Wednesday, March 9, 2016

Interfaith Series: Tao, Confucius, Shinto

This semester, I'm working as a teaching assistant in a non-Western religions course. A couple of weeks ago, the professor asked me to write a series of devotionals for the students, relevant to the ideas they would be discussing each week. So my task was to write Bible-based devotions for students at a Christian university who are studying non-Christian religions. Fun, right? It was. So I thought I'd take a few days and share some of these devotionals in this space.

Today: Tao, Confucius, and Shinto.

Admittedly, this is a group of religions that we in the West know very little about. We understand maybe some of the popular culture aspects of them, some of the things that have made their way into our common vocabulary - things like "Confucius say..." and the concepts of the yin and the yang (which was rather popular in the 90s; I'm not sure where it stands in Western culture today). Essentially, though, when we think about this group of religions, we can think of two primary ideas: words and light.

These religions place a high emphasis on words. It's why we know what Confucius say. The guy did a lot of talking. The Tao, similarly, is full of compact statements of worldly wisdom, much as if it were a religion entirely of proverbs. We might even be tempted to say these are wisdom religions completed separated from narrative (whereas, of course, the wisdom of God is set alongside His narrative in the Bible). 

Equally, there is an emphasis on light. And especially on the contrast of light and darkness in the world. Not just light and darkness, but good and evil, as well. This is where we get the yin and the yang. It's this contrast between light and dark, good and evil. 

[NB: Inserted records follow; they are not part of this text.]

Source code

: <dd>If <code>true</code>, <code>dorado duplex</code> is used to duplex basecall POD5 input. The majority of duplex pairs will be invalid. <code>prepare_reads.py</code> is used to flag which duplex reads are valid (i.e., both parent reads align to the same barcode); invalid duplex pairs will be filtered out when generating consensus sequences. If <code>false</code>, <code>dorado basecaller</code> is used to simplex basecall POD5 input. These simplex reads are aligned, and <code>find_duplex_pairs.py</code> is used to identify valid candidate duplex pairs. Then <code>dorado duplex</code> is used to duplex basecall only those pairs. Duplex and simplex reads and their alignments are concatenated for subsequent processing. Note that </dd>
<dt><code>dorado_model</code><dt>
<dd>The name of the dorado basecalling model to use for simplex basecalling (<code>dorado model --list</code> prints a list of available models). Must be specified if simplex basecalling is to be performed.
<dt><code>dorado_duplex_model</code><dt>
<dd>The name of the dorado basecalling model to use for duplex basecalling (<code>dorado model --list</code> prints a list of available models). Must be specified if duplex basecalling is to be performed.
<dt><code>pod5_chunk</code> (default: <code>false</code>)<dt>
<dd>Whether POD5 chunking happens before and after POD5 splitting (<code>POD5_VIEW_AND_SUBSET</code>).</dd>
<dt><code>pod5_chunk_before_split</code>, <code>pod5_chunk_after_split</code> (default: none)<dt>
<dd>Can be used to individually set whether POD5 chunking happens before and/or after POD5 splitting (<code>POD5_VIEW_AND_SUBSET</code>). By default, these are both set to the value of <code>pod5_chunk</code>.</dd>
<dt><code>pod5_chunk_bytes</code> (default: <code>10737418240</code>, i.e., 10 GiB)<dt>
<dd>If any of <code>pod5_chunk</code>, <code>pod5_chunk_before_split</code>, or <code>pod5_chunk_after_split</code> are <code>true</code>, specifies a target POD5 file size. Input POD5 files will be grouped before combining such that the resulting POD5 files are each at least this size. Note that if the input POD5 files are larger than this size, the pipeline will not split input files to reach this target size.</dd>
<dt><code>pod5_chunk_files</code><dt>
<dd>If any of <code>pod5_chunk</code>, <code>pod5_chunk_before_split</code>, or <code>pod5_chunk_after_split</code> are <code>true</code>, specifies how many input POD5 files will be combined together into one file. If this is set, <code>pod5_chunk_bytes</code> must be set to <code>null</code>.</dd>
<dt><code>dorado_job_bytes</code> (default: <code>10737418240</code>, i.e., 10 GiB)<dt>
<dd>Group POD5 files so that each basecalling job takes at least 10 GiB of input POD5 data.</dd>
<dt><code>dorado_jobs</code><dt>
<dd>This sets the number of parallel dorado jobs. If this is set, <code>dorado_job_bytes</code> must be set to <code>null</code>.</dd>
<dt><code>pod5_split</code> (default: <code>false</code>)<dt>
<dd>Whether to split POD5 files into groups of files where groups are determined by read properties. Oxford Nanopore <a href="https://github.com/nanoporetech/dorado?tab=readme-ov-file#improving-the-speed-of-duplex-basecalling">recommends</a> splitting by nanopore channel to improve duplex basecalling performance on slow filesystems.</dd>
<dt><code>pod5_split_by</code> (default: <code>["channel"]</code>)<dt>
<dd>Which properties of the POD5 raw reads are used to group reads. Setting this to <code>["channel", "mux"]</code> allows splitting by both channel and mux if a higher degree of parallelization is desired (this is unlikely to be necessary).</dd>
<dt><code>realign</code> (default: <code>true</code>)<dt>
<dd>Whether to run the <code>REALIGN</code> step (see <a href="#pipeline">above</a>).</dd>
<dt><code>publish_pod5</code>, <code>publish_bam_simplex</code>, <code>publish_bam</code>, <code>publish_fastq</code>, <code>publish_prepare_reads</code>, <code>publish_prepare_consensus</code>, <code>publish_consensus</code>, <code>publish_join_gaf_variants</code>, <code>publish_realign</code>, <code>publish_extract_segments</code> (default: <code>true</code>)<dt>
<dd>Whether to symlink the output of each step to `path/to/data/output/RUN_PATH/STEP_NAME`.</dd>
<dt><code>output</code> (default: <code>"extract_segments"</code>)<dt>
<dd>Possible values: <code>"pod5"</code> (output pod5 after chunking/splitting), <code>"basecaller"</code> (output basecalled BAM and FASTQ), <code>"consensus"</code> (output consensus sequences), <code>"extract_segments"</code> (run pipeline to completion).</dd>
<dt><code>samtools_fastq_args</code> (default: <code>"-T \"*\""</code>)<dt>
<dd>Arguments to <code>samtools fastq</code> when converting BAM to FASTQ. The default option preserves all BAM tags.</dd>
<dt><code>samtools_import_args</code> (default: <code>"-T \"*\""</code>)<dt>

As Christians, we, too, have an emphasis on words and light. But for us, these words are living words; this light is living light. Both are embodied in this Man we call Jesus.

Here we turn to the opening chapter of the gospel of John.


The real light, which shines on everyone, was coming into the world. He was in the world, and the world came into existence through him....The Word became human and lived among us. We saw his glory. It was the glory that the Father shares with his only Son, a glory full of kindness and truth.

John gives us the very ideas of these Eastern religions, wrapped into one man. It's not a light that competes with the darkness; it's a light that drives the darkness out. It's not a word that tells us how to live; it is a Word that lives among us, that speaks to us in its own very living. We don't have to figure out what any of it means; Jesus reveals it plainly.

And that is the fundamental difference between Christianity and these other religions. The Tao, what Confucius say - these require the follower to figure out what it all means. You have to do some heavy interpreting. You have to interpret how these words are meant to influence your life. You have to seek out light over darkness, have to stand in the divide between the two and feel the tension.

Not so in Christ. Christ the Word tells you exactly what He means. You don't have to interpret what the Word means for your life; the Word is your very life. The Word spoke life itself into existence. It is the crux on which this whole world spins, the very Word of God spoken into the void and then spoken again in Jesus. You don't have to stand in the tension between light and darkness. Light has come to drive out darkness. The light of a single candle makes all the shadows dance.